Where did my hard drive go?

I've said before that mobile hard drive capacity seems to be the only thing that doesn't keep up with Moore's Law, but this is getting ridiculous.
Written by Jason D. O'Grady, Contributor
disk-inventory-x_1.jpg
I've said before that mobile hard drive capacity seems to be the only thing that doesn't keep up with Moore's Law, but this is getting ridiculous.

It seems like space on my MacBook Pro hard drive is disappearing
. In 1992 I had a PowerBook 100 that came with a 20MB hard drive (that's megabytes, not gigabytes) and thought that I'd never be able to fill it up. My PowerBook 540c had a 320MB HDD and my 5300CE/117 had a 1.1GB HDD. Again, all of these drives kept up with my storage needs quite nicely.

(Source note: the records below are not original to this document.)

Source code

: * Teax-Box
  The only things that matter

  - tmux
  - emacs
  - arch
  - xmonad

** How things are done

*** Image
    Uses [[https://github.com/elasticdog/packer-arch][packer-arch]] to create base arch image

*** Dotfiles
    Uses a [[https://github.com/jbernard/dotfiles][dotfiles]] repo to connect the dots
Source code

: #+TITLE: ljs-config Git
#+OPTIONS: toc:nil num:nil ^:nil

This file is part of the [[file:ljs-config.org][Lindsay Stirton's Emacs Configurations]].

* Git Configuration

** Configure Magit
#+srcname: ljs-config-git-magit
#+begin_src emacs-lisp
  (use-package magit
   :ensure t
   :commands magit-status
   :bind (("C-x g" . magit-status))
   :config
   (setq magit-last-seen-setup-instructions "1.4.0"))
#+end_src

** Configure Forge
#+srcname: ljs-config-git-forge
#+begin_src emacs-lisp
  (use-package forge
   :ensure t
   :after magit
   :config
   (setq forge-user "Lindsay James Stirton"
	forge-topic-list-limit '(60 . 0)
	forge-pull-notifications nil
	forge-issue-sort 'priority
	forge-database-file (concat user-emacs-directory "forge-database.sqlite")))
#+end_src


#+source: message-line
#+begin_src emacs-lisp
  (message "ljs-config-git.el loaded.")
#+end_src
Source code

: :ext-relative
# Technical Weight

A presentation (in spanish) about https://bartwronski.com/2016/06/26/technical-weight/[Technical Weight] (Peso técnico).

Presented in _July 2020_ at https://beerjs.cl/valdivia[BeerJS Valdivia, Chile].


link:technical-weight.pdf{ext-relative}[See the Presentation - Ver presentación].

Today's MacBook Pro ships with a 100GB HDD standard and for an extra US$100 you can upgrade it to 120GB, but if you want the faster 7200RPM drive, that tops out at 100GB. My problem is that I tend to be a data pack rat and don't archive as much as a I probably should. My PowerBook G4's 100GB HDD filled up fast and now my 120GB is starting to swell. I just can't seem to stick to the golden rule of maintaining 20 percent free space for "optimal system performance." Whatever that means.
If you've also been victimized by a vanishing notebook hard drive, it's time to take a long hard look at where all the space is going. For starters, if you don't use GarageBand, you can easily lose 1.5GB of Instrument files that are in
    HD > Library > Application Support > GarageBand > Instrument Library
    
If you don't use iDVD, there are about 1.7GB worth of themes you can toss. Everyone has a different strategy in archiving their music and photos but my rule of thumb is that both of them combined shouldn't be more than half of your HDD capacity. It sounds ridiculous I know, but some people never archive their music and photos. It doesn't help that Apple makes archiving and moving your iTunes as difficult as humanly possible.

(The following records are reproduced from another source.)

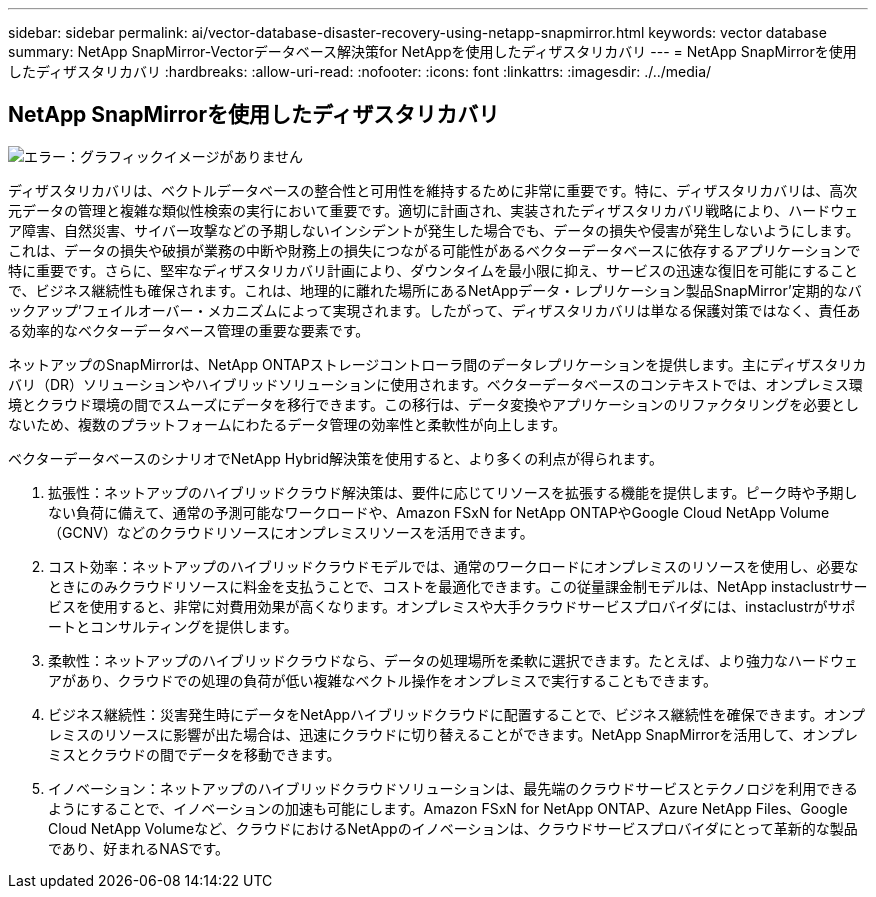 ---
sidebar: sidebar 
permalink: ai/vector-database-disaster-recovery-using-netapp-snapmirror.html 
keywords: vector database 
summary: NetApp SnapMirror-Vectorデータベース解決策for NetAppを使用したディザスタリカバリ 
---
= NetApp SnapMirrorを使用したディザスタリカバリ
:hardbreaks:
:allow-uri-read: 
:nofooter: 
:icons: font
:linkattrs: 
:imagesdir: ./../media/




== NetApp SnapMirrorを使用したディザスタリカバリ

image:vector_database_dr_fsxn_gcnv.png["エラー：グラフィックイメージがありません"]

ディザスタリカバリは、ベクトルデータベースの整合性と可用性を維持するために非常に重要です。特に、ディザスタリカバリは、高次元データの管理と複雑な類似性検索の実行において重要です。適切に計画され、実装されたディザスタリカバリ戦略により、ハードウェア障害、自然災害、サイバー攻撃などの予期しないインシデントが発生した場合でも、データの損失や侵害が発生しないようにします。これは、データの損失や破損が業務の中断や財務上の損失につながる可能性があるベクターデータベースに依存するアプリケーションで特に重要です。さらに、堅牢なディザスタリカバリ計画により、ダウンタイムを最小限に抑え、サービスの迅速な復旧を可能にすることで、ビジネス継続性も確保されます。これは、地理的に離れた場所にあるNetAppデータ・レプリケーション製品SnapMirror'定期的なバックアップ'フェイルオーバー・メカニズムによって実現されます。したがって、ディザスタリカバリは単なる保護対策ではなく、責任ある効率的なベクターデータベース管理の重要な要素です。

ネットアップのSnapMirrorは、NetApp ONTAPストレージコントローラ間のデータレプリケーションを提供します。主にディザスタリカバリ（DR）ソリューションやハイブリッドソリューションに使用されます。ベクターデータベースのコンテキストでは、オンプレミス環境とクラウド環境の間でスムーズにデータを移行できます。この移行は、データ変換やアプリケーションのリファクタリングを必要としないため、複数のプラットフォームにわたるデータ管理の効率性と柔軟性が向上します。

ベクターデータベースのシナリオでNetApp Hybrid解決策を使用すると、より多くの利点が得られます。

. 拡張性：ネットアップのハイブリッドクラウド解決策は、要件に応じてリソースを拡張する機能を提供します。ピーク時や予期しない負荷に備えて、通常の予測可能なワークロードや、Amazon FSxN for NetApp ONTAPやGoogle Cloud NetApp Volume（GCNV）などのクラウドリソースにオンプレミスリソースを活用できます。
. コスト効率：ネットアップのハイブリッドクラウドモデルでは、通常のワークロードにオンプレミスのリソースを使用し、必要なときにのみクラウドリソースに料金を支払うことで、コストを最適化できます。この従量課金制モデルは、NetApp instaclustrサービスを使用すると、非常に対費用効果が高くなります。オンプレミスや大手クラウドサービスプロバイダには、instaclustrがサポートとコンサルティングを提供します。
. 柔軟性：ネットアップのハイブリッドクラウドなら、データの処理場所を柔軟に選択できます。たとえば、より強力なハードウェアがあり、クラウドでの処理の負荷が低い複雑なベクトル操作をオンプレミスで実行することもできます。
. ビジネス継続性：災害発生時にデータをNetAppハイブリッドクラウドに配置することで、ビジネス継続性を確保できます。オンプレミスのリソースに影響が出た場合は、迅速にクラウドに切り替えることができます。NetApp SnapMirrorを活用して、オンプレミスとクラウドの間でデータを移動できます。
. イノベーション：ネットアップのハイブリッドクラウドソリューションは、最先端のクラウドサービスとテクノロジを利用できるようにすることで、イノベーションの加速も可能にします。Amazon FSxN for NetApp ONTAP、Azure NetApp Files、Google Cloud NetApp Volumeなど、クラウドにおけるNetAppのイノベーションは、クラウドサービスプロバイダにとって革新的な製品であり、好まれるNASです。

An absolutely indispensable application for helping you recover lost hard drive space is Tjark Derlien's Disk Inventory X. Disk Inventory X is a free disk usage utility for Mac OS X 10.3 (and later that displays the sizes of files and folders in cool graphical "treemaps" (pictured). When you hover over an especially large blob it tells you what the offending file is. They're also color coded so you can quickly tell what types of files are taking up the most space.
The author got the idea for Disk Inventory X after seeing a friend's version for Windows called WinDirStat, short for Windows Directory Statistics.
Run, don't walk, to download this sweet little application and make some space so that you finally have some breathing room and maybe even install Parallels or Boot Camp.